## Instructions to follow
Print word for word the stretch of the interview with the Sports Authority of India director general from "On track: A" through "the big event.".

## Page excerpt
------------------------------
SAI DG: ‘Our objective is to improve upon the medals tally from 2014’

“SAI is providing complete support to the athletes and the emphasis is on ensuring a hassle-free preparation in the run-up to the Games. The objective is to support the medal probables and provide them with the opportunity to give their best at the Asian Games,” says Neelam Kapur, Director General of the Sports Authority of India.

On track: A file photo of Neelam Kapur, Director General of the Sports Authority of India. “SAI is providing complete support to the athletes and the emphasis is on ensuring a hassle-free preparation in the run-up to the Games,” she says.   -  The Hindu Photo Library

Neelam Kapur, as Director General of the Sports Authority of India, has introduced welcome measures to look after the athletes, treat them with respect, and ensure no sport suffers for lack of recognition and financial assistance. Ahead of the Asian Games, she spoke to Sportstar on her role at the SAI and the steps taken to prepare the teams for the big event.

How different have the preparations for the Asian Games been?
------------------------------
## Records supplied
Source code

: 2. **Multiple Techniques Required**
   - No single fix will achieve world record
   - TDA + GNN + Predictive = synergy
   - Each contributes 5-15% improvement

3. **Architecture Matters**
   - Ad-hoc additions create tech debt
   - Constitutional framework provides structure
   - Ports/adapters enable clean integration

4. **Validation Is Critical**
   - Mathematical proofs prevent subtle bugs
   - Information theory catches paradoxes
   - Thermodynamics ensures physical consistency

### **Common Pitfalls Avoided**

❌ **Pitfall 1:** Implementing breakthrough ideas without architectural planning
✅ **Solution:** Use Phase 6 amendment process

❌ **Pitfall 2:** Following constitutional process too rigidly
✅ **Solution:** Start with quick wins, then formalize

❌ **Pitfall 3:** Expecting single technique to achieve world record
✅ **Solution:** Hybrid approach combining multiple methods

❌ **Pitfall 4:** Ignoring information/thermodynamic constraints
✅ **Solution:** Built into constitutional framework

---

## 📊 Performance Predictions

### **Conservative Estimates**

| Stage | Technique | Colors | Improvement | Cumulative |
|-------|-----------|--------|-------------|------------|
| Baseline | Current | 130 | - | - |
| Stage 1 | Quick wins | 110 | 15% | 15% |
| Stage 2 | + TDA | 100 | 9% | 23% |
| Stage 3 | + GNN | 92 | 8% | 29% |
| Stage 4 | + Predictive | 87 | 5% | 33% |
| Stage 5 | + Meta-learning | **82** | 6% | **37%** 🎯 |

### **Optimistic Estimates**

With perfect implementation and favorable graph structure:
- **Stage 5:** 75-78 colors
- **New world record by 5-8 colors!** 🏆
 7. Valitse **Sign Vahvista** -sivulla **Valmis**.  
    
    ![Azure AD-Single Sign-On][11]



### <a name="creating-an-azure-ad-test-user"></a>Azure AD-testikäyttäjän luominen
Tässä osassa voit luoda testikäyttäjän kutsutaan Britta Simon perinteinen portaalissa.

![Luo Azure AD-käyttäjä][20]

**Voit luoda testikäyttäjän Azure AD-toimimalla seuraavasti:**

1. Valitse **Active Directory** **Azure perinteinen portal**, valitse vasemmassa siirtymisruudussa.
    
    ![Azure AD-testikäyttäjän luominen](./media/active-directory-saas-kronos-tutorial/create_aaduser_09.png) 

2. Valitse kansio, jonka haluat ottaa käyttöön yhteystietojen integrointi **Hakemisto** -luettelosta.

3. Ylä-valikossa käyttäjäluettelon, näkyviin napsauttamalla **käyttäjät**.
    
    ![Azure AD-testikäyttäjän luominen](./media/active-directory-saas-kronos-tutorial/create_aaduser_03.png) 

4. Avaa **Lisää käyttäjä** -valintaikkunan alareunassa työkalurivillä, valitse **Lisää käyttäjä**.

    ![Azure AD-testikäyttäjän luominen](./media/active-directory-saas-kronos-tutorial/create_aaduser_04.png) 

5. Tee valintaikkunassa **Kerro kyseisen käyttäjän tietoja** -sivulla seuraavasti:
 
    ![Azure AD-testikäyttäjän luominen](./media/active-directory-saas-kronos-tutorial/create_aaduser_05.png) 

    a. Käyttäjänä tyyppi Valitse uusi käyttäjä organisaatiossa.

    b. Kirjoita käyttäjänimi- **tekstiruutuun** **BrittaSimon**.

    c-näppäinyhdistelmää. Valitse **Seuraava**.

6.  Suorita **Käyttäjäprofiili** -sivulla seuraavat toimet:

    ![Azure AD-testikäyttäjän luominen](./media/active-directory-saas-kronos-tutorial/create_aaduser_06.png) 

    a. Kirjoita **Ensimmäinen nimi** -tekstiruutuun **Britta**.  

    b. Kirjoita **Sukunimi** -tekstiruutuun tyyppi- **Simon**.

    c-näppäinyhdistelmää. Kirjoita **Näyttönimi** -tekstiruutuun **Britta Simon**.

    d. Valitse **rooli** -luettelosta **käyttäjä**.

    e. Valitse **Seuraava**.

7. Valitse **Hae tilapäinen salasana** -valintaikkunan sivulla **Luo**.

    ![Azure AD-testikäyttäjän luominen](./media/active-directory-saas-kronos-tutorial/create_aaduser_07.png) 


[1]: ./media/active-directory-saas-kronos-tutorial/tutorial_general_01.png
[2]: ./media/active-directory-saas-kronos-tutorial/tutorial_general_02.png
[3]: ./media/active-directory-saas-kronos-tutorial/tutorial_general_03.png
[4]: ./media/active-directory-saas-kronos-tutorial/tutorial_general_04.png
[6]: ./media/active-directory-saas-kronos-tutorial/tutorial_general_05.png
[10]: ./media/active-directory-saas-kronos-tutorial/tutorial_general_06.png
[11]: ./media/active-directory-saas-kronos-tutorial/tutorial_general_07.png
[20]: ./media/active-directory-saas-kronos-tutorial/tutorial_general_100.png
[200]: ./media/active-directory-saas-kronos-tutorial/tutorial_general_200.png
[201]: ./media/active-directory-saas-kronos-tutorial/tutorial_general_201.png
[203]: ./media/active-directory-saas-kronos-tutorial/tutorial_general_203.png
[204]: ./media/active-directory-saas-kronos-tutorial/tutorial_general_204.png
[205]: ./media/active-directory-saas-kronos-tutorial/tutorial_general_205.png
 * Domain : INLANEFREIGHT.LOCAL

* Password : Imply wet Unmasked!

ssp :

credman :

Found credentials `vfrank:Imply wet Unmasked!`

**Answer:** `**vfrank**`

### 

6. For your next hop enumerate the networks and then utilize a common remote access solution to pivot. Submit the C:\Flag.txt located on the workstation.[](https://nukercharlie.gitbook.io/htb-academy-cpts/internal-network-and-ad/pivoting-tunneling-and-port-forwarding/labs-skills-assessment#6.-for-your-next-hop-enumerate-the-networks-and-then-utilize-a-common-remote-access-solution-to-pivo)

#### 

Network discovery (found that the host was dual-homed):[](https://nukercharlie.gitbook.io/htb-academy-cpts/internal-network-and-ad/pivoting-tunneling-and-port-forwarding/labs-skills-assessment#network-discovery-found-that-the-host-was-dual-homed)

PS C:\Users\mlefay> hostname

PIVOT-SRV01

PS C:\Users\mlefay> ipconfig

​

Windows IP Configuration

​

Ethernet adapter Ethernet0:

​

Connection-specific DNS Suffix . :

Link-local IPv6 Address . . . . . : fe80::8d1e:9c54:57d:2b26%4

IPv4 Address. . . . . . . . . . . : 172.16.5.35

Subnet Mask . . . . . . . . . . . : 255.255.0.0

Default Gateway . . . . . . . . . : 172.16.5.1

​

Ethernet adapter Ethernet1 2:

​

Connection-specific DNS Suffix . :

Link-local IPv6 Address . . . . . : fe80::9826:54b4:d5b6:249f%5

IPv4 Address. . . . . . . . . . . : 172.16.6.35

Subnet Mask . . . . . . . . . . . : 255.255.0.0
------------------------------
## Result for this task
On track: A file photo of Neelam Kapur, Director General of the Sports Authority of India. “SAI is providing complete support to the athletes and the emphasis is on ensuring a hassle-free preparation in the run-up to the Games,” she says.   -  The Hindu Photo Library

Neelam Kapur, as Director General of the Sports Authority of India, has introduced welcome measures to look after the athletes, treat them with respect, and ensure no sport suffers for lack of recognition and financial assistance. Ahead of the Asian Games, she spoke to Sportstar on her role at the SAI and the steps taken to prepare the teams for the big event.